Best of all, Callum appeared to be fascinated by Chris. He asked question after question about the army, and actually took out a small notebook when they got started on the history of the machine gun.
‘Can you believe it? Gatling, the guy who was basically responsible for the machine gun mark two – after the Maxim, that is – genuinely thought he was saving lives. One soldier kills a hundred times more people, so you need a hundred times less soldiers. I mean, go figure.’
Tamsin watched them as they talked, feeling relieved that they had not, so far, approached the question of her history with Chris. Yet she was also feeling curiously excluded. She had been dreading conversation about Afghanistan or Iraq, two subjects on which she felt herself to be embarrassingly under-informed. But neither Chris nor Callum seemed interested in what she thought.
‘You think of bullets, you think of bangs, right?’ Chris was saying. ‘’S’nothing like that at all. More of a whipcrack sound, a sort of stinging, high-pitched whine, peeow, peeeow.’

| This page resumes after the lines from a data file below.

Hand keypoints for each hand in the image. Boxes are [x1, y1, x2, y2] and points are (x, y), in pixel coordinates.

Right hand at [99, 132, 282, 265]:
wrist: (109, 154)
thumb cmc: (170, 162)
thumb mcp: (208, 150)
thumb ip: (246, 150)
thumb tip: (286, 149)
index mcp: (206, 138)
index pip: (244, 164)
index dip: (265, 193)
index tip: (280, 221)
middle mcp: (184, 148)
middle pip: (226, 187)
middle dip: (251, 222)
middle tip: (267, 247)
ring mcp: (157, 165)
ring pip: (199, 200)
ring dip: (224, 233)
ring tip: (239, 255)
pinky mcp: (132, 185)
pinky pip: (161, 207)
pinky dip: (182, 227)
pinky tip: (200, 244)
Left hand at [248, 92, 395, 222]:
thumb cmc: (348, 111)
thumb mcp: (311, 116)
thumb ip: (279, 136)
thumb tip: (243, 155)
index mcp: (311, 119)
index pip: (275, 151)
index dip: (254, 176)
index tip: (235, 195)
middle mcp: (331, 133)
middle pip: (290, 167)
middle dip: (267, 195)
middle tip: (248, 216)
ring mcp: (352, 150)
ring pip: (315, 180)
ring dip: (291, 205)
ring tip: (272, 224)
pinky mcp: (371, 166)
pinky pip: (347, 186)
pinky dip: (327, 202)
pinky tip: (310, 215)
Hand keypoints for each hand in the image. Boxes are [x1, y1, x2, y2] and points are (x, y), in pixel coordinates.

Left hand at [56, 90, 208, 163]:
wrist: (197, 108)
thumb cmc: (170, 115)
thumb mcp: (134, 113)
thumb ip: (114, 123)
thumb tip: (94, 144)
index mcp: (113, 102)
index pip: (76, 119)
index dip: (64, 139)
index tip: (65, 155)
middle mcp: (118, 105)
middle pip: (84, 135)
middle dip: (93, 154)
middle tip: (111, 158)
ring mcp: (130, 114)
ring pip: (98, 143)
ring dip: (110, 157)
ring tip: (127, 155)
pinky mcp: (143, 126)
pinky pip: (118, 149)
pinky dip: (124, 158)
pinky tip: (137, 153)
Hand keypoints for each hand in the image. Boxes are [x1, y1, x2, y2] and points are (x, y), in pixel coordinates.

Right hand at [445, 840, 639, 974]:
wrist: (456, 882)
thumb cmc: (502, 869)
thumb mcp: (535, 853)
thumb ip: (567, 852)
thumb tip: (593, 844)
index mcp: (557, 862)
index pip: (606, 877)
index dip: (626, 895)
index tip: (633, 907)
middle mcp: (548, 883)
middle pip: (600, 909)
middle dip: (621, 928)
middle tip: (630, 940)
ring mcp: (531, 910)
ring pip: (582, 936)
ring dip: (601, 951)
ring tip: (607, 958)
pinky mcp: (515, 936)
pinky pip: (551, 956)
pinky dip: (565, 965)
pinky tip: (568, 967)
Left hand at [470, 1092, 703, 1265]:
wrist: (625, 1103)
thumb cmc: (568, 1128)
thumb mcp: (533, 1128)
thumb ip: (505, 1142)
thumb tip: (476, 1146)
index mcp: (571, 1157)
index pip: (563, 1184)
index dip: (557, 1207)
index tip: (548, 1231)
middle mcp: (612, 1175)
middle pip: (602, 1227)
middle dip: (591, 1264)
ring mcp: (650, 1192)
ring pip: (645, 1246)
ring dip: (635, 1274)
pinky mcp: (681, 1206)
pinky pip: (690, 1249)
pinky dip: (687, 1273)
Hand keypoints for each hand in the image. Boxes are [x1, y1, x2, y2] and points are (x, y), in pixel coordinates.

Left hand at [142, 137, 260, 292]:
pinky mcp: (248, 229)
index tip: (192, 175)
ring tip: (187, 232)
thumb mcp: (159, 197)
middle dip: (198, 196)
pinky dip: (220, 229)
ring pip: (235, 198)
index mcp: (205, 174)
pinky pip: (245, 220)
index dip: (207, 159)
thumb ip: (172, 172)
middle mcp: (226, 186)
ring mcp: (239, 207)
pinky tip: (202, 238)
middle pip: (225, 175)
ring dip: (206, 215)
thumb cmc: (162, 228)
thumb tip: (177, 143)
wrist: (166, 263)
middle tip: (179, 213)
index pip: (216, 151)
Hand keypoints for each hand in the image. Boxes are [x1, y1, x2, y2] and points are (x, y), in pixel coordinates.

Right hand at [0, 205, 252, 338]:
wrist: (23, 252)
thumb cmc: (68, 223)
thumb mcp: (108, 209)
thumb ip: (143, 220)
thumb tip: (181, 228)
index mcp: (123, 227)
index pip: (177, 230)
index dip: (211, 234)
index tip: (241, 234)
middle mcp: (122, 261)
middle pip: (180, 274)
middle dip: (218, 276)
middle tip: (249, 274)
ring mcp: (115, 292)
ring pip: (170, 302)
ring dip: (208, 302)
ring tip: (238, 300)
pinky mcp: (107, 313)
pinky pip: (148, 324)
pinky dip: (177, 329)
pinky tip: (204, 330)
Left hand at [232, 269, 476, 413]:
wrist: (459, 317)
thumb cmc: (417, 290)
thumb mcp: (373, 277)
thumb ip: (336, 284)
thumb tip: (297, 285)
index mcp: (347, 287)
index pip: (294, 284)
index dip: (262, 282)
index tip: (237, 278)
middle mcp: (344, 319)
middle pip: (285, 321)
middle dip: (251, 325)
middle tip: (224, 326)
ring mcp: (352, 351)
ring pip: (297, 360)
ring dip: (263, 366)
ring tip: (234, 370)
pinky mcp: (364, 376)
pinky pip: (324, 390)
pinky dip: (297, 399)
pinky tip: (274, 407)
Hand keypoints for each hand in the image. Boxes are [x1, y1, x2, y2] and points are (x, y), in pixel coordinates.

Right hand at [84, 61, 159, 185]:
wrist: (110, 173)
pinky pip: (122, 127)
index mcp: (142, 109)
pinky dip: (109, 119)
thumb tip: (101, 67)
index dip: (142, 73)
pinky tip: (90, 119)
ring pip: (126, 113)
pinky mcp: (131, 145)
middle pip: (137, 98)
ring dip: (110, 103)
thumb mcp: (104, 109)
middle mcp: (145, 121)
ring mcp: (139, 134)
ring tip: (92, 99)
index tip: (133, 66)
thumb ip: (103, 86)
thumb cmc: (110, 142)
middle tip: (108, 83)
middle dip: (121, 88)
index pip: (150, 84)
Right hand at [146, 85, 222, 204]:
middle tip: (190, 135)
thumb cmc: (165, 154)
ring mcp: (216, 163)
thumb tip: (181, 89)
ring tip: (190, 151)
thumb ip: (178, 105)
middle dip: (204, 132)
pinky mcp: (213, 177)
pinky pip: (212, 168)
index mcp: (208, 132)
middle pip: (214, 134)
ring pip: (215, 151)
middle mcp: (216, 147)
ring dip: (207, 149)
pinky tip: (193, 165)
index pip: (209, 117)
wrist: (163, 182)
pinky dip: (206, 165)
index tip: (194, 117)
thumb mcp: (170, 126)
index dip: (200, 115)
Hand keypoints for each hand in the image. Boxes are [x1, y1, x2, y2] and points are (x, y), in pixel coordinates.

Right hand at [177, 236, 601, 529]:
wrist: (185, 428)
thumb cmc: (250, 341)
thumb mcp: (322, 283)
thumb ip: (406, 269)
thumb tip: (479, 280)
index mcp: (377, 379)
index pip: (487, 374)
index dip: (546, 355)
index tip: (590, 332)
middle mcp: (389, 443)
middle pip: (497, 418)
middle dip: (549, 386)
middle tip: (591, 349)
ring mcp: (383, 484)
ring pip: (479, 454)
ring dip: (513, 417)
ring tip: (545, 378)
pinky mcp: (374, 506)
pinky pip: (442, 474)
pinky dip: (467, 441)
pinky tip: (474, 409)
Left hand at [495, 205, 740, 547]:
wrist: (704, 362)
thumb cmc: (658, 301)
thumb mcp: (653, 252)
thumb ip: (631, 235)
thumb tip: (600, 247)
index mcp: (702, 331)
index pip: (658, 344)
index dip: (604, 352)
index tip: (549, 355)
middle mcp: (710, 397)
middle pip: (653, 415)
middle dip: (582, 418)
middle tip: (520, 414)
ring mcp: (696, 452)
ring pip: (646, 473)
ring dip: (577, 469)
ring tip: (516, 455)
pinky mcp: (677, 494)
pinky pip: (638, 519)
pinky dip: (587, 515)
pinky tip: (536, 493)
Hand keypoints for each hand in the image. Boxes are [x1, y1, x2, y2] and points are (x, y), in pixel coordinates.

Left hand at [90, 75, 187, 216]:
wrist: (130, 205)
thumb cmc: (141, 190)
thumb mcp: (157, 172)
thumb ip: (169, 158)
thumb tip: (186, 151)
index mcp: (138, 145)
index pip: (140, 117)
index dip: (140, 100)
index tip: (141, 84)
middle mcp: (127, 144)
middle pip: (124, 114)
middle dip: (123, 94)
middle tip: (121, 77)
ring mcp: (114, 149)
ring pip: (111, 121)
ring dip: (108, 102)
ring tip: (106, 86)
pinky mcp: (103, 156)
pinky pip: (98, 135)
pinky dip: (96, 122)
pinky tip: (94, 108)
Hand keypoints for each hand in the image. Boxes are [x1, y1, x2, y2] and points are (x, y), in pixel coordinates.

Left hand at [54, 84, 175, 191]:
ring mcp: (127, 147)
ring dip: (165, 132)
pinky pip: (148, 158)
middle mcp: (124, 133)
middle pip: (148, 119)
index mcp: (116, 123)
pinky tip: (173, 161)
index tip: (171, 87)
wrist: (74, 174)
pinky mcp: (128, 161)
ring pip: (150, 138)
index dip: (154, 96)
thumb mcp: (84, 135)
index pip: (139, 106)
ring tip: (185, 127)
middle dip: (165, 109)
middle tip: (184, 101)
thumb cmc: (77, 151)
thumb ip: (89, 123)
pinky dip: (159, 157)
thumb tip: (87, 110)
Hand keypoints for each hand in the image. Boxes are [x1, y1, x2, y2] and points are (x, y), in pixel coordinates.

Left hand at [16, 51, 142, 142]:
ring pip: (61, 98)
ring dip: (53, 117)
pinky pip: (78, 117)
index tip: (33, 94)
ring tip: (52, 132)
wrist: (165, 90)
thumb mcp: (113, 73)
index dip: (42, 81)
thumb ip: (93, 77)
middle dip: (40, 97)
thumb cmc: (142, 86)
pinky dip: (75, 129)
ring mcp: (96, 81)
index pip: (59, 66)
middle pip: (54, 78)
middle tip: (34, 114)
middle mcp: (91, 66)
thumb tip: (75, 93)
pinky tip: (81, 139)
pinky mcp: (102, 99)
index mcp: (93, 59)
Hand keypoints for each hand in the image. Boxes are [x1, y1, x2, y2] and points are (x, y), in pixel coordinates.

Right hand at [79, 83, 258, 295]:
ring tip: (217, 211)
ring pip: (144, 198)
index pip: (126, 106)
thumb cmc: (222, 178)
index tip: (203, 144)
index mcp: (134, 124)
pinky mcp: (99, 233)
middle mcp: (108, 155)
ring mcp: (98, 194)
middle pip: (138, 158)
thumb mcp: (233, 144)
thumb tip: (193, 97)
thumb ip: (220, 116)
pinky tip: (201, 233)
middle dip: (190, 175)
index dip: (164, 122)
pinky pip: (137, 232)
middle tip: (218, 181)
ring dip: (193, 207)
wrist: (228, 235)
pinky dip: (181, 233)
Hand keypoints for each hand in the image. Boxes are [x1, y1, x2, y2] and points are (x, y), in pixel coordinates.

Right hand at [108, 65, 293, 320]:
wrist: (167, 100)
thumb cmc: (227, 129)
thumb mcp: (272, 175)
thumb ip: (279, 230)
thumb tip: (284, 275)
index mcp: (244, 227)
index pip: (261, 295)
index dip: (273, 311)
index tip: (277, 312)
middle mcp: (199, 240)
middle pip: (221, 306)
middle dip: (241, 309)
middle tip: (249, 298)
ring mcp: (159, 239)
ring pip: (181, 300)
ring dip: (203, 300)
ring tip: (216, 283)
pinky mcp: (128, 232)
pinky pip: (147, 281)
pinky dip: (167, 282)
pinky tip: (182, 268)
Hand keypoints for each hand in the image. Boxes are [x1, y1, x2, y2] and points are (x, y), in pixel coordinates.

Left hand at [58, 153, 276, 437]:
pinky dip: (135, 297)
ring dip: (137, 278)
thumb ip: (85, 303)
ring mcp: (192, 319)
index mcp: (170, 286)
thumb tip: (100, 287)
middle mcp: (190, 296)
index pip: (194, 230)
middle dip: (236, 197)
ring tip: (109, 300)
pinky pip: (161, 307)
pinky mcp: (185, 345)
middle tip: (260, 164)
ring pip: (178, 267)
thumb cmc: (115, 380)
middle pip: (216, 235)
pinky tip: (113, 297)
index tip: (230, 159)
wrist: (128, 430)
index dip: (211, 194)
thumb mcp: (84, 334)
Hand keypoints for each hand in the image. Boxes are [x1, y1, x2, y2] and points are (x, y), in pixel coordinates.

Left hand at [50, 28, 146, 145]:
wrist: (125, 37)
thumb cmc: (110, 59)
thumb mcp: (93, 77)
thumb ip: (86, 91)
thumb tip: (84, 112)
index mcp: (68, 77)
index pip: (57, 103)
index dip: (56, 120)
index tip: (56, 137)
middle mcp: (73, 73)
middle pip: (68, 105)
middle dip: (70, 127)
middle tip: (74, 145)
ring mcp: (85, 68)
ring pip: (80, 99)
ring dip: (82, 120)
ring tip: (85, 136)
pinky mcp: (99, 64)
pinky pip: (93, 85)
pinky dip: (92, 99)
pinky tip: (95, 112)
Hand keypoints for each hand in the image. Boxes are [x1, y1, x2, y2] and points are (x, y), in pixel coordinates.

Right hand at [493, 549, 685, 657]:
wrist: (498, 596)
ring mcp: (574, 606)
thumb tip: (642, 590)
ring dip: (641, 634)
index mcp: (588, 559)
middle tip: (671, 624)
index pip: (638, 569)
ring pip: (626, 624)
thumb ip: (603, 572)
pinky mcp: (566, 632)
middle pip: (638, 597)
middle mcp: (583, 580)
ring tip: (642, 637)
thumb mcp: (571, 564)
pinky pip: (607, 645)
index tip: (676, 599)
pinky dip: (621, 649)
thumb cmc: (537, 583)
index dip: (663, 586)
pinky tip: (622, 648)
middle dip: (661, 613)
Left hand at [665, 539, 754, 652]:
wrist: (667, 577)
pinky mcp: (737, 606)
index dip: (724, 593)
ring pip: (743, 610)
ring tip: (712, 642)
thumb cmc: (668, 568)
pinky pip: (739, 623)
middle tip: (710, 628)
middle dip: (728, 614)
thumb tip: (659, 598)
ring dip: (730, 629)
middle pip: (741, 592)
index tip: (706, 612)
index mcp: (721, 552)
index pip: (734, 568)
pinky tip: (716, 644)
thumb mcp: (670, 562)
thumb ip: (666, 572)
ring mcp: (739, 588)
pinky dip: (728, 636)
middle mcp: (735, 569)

He had his head dipped low as if he were actually in a trench, sheltering from rifle fire. Callum was leaning back in his chair, legs crossed at the ankle and hands behind his head, nodding slowly with an expression of shrewd attention on his face.
Finally, Callum left to go to the toilet and Tamsin took her chance.
‘Listen,’ she said, keeping her voice low. ‘I hope this doesn’t sound too crazy, but I haven’t actually told Callum that whole thing about how we met. It just seemed … I told him you used to date a friend of mine, years ago, and that I met you once or twice through her. Shit, this does sound crazy, doesn’t it?’
But to her surprise, Chris was immediately compliant, even grateful, for this alternative version of events. He didn’t appear to think it was odd that she hadn’t told Callum the real story of how they knew one another.
‘God no, of course, that’s much better,’ he said. ‘We met through your friend, perfect. Thanks. Seriously, thanks.’ He sounded relieved.
(Chris was embarrassed: by what he now perceived as unforgivable cowardice that day on the tube. It didn’t look too hot for Second Lieutenant Kimura to be running away from a suitcase. Tamsin’s lie allowed him to save face. Was she just as ashamed, he wondered? Or was it something else she was hiding from Callum? Even as he rejected this interpretation as absurd, he found himself feeling faintly, pleasantly hopeful.)
They finished the meal with port and Stilton. It had been a boozy evening. Halfway through his second glass of port, Chris became almost tearful.
‘People, they ask me, they ask me all the time why I joined the army. I wish I could show them this, all this.’ He flung his arms open to indicate the room. ‘This is my answer. People like you two, all this decency, and culture – this is exactly what I’m fighting for. We’re fighting the bastards who’ll throw acid in the eyes of schoolgirls so that this, this paradise – because, for all its faults, the UK really is paradise – this paradise that allows people like you guys to just be, to do your thing…’ He raised his glass in a reverent toast. ‘I wish you all the best. I really do.’
Callum reached over to plunge the coffee, hiding a smile at the younger man’s emotion.
Later, at the door, Chris kissed Tamsin on both cheeks, then pulled Callum into a backslapping hug. ‘Great evening. Pukka scran.’
Callum laughed. ‘Pleasure. Like I say, you’re welcome any time.’